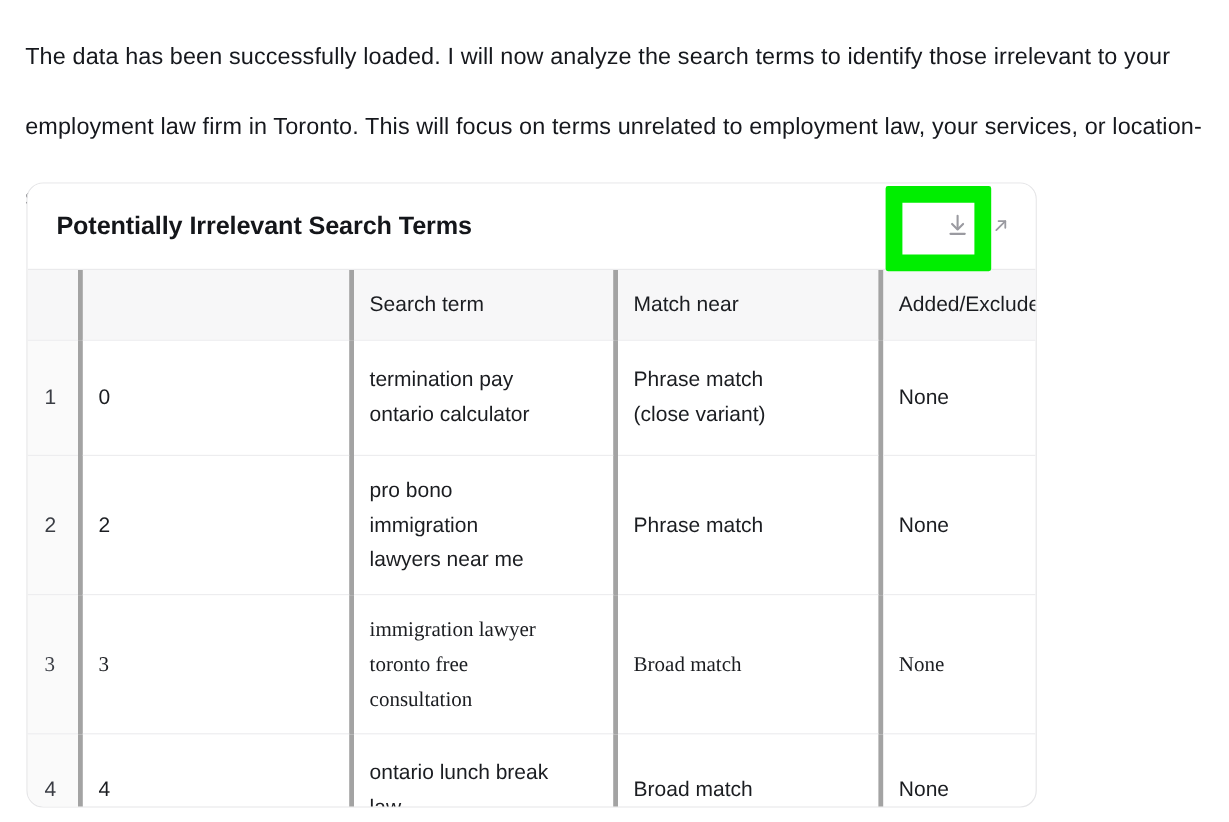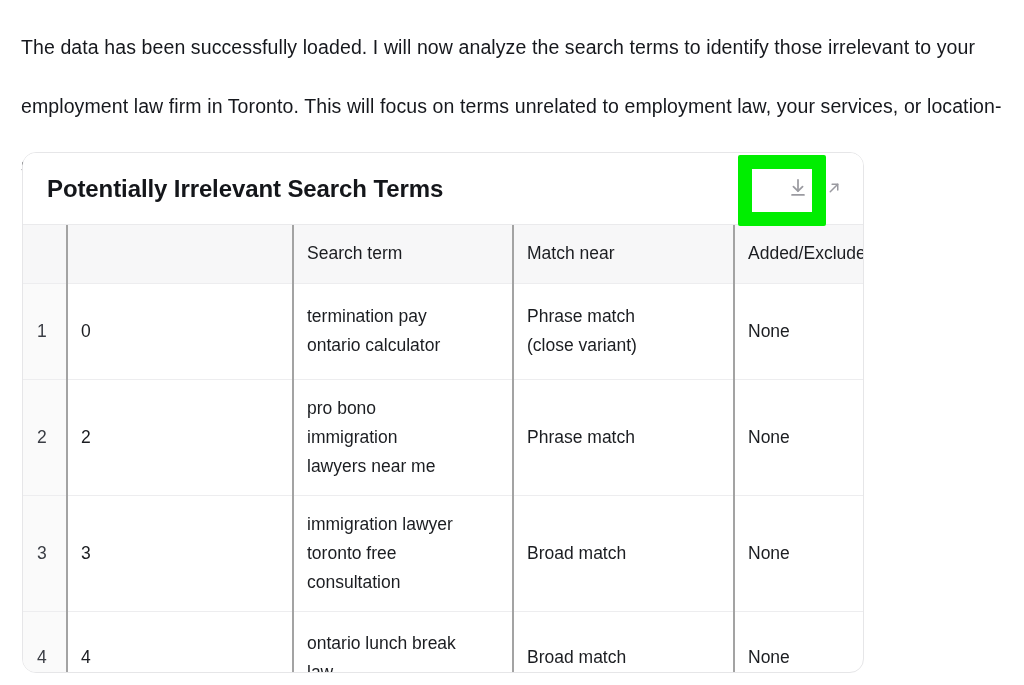--- a/index.html
+++ b/index.html
@@ -65,7 +65,7 @@
     background: #ffffff;
   }
   .card-title {
-    font-size: 24px;
+    font-size: 21px;
     font-weight: bold;
     color: #14161a;
     letter-spacing: -0.1px;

────────────────────

■ THE PROBLEM: Only the number is wanted. Count the lines above that include the word "font".

■ TASK RESULT: 3